Locate every line in the data below that contains the string "detail" and copy each of those lines in full.

WORKING DATA:
>>>
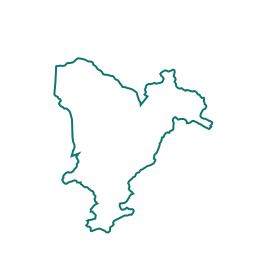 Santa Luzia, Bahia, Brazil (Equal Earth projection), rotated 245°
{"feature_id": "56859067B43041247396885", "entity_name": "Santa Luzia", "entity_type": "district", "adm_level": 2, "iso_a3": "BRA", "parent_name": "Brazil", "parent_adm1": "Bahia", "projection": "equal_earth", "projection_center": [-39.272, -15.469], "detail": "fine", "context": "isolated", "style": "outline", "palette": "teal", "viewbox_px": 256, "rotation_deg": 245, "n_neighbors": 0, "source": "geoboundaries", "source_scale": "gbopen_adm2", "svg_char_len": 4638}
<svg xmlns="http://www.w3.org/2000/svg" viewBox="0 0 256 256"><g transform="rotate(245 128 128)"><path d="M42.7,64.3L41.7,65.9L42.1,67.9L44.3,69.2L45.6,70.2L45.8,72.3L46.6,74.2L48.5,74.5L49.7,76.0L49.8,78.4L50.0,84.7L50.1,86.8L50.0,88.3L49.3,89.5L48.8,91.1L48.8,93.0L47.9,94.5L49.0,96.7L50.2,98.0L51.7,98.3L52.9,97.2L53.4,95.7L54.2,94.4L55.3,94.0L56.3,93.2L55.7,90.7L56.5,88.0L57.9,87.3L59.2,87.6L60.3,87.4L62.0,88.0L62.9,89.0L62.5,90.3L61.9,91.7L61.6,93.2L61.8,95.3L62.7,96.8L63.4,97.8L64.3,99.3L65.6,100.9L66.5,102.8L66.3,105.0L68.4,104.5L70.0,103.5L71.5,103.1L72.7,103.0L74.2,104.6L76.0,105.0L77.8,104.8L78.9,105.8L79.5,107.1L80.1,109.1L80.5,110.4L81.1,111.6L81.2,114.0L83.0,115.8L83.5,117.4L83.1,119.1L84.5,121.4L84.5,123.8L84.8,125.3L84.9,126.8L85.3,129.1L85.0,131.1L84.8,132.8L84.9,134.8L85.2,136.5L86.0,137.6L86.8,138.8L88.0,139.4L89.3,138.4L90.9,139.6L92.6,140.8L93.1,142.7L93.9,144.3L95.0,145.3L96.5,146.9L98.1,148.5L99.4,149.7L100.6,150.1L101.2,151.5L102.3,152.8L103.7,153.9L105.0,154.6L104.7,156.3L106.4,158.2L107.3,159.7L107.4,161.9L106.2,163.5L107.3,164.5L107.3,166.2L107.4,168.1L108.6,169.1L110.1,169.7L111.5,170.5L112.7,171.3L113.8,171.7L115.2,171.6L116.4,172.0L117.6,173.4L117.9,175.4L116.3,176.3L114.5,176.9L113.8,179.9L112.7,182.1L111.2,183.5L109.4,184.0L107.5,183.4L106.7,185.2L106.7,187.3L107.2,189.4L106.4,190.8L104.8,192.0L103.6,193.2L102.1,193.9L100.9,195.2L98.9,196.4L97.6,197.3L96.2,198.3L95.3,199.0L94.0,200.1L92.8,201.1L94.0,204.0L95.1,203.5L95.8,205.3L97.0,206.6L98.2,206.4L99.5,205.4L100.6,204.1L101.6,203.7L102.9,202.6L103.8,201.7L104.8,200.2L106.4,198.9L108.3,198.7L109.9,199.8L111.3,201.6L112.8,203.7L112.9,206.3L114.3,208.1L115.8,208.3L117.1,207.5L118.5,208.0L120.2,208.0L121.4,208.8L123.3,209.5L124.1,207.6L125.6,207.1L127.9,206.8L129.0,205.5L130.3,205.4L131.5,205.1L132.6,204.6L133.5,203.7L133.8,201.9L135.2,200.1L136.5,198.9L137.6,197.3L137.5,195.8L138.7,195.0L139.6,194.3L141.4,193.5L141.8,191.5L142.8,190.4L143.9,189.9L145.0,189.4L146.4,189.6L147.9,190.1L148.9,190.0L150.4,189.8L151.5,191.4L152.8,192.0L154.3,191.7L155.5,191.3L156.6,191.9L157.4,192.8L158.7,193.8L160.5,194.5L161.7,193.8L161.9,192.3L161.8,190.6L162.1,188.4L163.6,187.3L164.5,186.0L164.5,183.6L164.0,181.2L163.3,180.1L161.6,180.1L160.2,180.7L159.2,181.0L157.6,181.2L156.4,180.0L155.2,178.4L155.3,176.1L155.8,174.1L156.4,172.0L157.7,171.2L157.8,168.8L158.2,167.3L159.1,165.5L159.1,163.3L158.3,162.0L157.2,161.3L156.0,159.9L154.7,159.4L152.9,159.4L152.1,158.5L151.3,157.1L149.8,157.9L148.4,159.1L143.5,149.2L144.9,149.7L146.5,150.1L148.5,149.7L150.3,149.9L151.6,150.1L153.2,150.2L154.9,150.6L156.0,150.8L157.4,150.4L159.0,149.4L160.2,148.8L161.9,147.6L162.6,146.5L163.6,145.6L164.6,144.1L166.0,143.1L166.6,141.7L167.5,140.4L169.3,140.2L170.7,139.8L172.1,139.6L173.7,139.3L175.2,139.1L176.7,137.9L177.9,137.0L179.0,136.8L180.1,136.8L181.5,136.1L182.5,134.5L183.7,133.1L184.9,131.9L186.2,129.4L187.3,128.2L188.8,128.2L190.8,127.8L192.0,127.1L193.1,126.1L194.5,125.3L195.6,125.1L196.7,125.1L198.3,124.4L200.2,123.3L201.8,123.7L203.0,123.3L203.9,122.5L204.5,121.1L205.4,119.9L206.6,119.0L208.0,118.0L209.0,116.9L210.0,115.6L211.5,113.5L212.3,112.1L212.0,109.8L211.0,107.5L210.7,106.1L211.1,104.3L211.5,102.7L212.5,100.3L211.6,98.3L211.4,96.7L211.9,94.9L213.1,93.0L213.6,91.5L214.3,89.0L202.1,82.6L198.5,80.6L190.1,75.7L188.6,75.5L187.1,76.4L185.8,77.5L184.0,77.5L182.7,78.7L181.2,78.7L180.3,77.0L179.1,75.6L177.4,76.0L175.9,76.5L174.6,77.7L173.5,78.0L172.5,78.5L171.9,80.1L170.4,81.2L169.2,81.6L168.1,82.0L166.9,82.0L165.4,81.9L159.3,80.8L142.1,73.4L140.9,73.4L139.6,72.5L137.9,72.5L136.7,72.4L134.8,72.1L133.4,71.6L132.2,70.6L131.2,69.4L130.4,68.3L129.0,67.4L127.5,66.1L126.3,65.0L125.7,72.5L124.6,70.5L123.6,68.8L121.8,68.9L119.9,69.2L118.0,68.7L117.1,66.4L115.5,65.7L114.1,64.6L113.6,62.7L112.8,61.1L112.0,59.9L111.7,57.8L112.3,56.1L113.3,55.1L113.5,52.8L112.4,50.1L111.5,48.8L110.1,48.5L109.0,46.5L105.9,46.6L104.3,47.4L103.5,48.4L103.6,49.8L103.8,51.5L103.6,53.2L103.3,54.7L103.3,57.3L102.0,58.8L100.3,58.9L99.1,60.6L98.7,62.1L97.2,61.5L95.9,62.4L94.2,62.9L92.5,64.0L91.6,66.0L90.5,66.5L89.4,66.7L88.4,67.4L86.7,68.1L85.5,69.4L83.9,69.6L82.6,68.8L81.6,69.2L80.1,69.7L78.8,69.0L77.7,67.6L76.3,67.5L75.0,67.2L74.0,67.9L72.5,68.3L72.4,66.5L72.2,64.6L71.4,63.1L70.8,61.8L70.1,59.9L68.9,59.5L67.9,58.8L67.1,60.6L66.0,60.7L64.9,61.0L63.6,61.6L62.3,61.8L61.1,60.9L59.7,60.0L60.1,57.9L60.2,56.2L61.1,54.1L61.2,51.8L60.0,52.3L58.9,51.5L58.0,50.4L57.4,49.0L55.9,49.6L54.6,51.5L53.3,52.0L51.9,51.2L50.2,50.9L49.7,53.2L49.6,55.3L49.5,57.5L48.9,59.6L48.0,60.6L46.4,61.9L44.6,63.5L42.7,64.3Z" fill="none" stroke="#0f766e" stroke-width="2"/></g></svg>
<<<
>>>
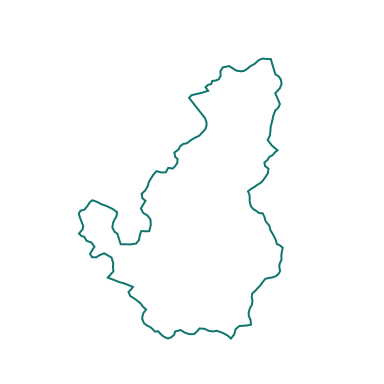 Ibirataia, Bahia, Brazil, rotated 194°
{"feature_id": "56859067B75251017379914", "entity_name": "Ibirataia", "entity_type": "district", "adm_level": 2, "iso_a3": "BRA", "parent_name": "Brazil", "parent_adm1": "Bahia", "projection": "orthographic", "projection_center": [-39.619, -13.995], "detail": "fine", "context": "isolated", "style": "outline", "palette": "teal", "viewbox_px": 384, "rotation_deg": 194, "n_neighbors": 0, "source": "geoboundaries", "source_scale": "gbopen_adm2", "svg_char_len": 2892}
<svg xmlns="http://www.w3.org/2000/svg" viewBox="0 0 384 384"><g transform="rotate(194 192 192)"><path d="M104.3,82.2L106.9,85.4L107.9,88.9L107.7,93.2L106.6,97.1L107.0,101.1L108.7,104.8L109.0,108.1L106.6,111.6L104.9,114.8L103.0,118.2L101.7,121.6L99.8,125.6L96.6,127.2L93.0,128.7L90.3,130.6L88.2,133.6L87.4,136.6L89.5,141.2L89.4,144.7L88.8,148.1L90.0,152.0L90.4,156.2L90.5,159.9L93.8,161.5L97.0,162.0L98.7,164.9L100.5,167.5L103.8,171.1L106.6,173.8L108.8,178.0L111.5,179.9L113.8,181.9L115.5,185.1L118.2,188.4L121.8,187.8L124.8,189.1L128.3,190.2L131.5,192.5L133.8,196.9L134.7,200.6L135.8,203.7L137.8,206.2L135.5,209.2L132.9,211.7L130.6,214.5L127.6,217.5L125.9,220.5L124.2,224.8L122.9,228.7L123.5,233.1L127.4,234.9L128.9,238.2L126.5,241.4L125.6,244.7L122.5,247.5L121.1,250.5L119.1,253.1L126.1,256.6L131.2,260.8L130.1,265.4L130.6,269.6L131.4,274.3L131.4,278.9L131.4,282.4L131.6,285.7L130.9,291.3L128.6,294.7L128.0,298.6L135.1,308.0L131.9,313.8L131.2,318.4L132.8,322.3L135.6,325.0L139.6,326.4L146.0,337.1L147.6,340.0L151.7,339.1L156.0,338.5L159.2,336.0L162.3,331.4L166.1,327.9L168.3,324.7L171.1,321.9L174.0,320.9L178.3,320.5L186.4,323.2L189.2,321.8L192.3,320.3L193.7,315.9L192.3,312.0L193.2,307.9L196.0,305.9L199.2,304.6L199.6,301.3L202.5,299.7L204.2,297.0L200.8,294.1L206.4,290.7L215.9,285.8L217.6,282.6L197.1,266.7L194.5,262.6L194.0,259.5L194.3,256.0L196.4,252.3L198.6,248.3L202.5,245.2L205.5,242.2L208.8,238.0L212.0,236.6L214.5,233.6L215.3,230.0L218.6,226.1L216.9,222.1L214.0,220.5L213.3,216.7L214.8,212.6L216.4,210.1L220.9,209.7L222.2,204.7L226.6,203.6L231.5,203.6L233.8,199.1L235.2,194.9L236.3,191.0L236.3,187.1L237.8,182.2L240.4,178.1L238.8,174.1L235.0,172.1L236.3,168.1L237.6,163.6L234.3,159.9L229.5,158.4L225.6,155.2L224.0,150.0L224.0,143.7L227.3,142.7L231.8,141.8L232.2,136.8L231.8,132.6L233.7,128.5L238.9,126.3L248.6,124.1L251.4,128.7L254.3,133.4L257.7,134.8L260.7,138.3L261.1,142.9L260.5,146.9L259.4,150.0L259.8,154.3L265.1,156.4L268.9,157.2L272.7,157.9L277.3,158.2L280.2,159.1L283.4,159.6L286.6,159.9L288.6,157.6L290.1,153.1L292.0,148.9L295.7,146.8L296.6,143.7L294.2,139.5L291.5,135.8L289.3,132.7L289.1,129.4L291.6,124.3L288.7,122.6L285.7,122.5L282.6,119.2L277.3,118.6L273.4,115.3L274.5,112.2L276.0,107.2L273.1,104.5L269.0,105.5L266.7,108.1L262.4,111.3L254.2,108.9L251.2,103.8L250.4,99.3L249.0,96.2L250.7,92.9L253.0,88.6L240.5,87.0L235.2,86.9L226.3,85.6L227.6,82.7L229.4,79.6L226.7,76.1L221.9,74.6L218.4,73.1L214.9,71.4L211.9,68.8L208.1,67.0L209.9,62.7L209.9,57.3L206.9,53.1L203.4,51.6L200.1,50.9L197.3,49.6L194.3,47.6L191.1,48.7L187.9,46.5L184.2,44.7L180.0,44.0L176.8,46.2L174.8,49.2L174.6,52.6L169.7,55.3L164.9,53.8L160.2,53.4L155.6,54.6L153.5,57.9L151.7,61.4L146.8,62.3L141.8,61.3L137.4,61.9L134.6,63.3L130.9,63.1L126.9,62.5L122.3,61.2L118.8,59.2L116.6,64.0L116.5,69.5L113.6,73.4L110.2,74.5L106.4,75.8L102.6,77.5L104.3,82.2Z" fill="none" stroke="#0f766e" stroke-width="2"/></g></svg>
<<<
TASK SOLUTION:
{"feature_id": "56859067B43041247396885", "entity_name": "Santa Luzia", "entity_type": "district", "adm_level": 2, "iso_a3": "BRA", "parent_name": "Brazil", "parent_adm1": "Bahia", "projection": "equal_earth", "projection_center": [-39.272, -15.469], "detail": "fine", "context": "isolated", "style": "outline", "palette": "teal", "viewbox_px": 256, "rotation_deg": 245, "n_neighbors": 0, "source": "geoboundaries", "source_scale": "gbopen_adm2", "svg_char_len": 4638}
{"feature_id": "56859067B75251017379914", "entity_name": "Ibirataia", "entity_type": "district", "adm_level": 2, "iso_a3": "BRA", "parent_name": "Brazil", "parent_adm1": "Bahia", "projection": "orthographic", "projection_center": [-39.619, -13.995], "detail": "fine", "context": "isolated", "style": "outline", "palette": "teal", "viewbox_px": 384, "rotation_deg": 194, "n_neighbors": 0, "source": "geoboundaries", "source_scale": "gbopen_adm2", "svg_char_len": 2892}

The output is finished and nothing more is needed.